(The task): Print all of the data exactly.

(Dataset extract):
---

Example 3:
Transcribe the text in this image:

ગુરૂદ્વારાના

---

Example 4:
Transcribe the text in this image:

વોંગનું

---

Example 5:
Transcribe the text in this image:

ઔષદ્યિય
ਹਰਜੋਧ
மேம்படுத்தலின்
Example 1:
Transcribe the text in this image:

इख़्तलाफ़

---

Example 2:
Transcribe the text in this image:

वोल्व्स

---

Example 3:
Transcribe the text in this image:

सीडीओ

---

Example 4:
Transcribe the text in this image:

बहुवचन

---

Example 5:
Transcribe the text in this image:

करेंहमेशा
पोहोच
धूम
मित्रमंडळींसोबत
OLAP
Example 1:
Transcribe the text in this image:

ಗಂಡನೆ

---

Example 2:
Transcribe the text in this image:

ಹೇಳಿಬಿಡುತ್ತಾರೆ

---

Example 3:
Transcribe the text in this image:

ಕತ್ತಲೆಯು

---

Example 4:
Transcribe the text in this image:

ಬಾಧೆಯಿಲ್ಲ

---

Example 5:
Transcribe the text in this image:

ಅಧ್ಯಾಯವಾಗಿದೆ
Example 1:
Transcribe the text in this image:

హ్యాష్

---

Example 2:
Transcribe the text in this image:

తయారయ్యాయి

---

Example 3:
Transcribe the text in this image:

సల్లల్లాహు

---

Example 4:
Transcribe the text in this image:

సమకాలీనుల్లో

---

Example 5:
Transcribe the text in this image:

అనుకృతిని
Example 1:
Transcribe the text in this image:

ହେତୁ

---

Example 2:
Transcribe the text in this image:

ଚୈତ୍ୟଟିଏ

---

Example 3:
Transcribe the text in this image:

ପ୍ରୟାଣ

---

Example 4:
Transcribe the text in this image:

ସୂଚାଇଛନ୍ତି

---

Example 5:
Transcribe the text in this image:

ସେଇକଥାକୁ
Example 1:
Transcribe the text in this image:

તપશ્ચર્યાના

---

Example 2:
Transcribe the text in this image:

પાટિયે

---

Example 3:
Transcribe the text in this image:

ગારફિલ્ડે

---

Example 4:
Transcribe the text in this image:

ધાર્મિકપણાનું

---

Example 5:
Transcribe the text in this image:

(Response to the task):
---

Example 3:
Transcribe the text in this image:

ગુરૂદ્વારાના

---

Example 4:
Transcribe the text in this image:

વોંગનું

---

Example 5:
Transcribe the text in this image:

ઔષદ્યિય
ਹਰਜੋਧ
மேம்படுத்தலின்
Example 1:
Transcribe the text in this image:

इख़्तलाफ़

---

Example 2:
Transcribe the text in this image:

वोल्व्स

---

Example 3:
Transcribe the text in this image:

सीडीओ

---

Example 4:
Transcribe the text in this image:

बहुवचन

---

Example 5:
Transcribe the text in this image:

करेंहमेशा
पोहोच
धूम
मित्रमंडळींसोबत
OLAP
Example 1:
Transcribe the text in this image:

ಗಂಡನೆ

---

Example 2:
Transcribe the text in this image:

ಹೇಳಿಬಿಡುತ್ತಾರೆ

---

Example 3:
Transcribe the text in this image:

ಕತ್ತಲೆಯು

---

Example 4:
Transcribe the text in this image:

ಬಾಧೆಯಿಲ್ಲ

---

Example 5:
Transcribe the text in this image:

ಅಧ್ಯಾಯವಾಗಿದೆ
Example 1:
Transcribe the text in this image:

హ్యాష్

---

Example 2:
Transcribe the text in this image:

తయారయ్యాయి

---

Example 3:
Transcribe the text in this image:

సల్లల్లాహు

---

Example 4:
Transcribe the text in this image:

సమకాలీనుల్లో

---

Example 5:
Transcribe the text in this image:

అనుకృతిని
Example 1:
Transcribe the text in this image:

ହେତୁ

---

Example 2:
Transcribe the text in this image:

ଚୈତ୍ୟଟିଏ

---

Example 3:
Transcribe the text in this image:

ପ୍ରୟାଣ

---

Example 4:
Transcribe the text in this image:

ସୂଚାଇଛନ୍ତି

---

Example 5:
Transcribe the text in this image:

ସେଇକଥାକୁ
Example 1:
Transcribe the text in this image:

તપશ્ચર્યાના

---

Example 2:
Transcribe the text in this image:

પાટિયે

---

Example 3:
Transcribe the text in this image:

ગારફિલ્ડે

---

Example 4:
Transcribe the text in this image:

ધાર્મિકપણાનું

---

Example 5:
Transcribe the text in this image:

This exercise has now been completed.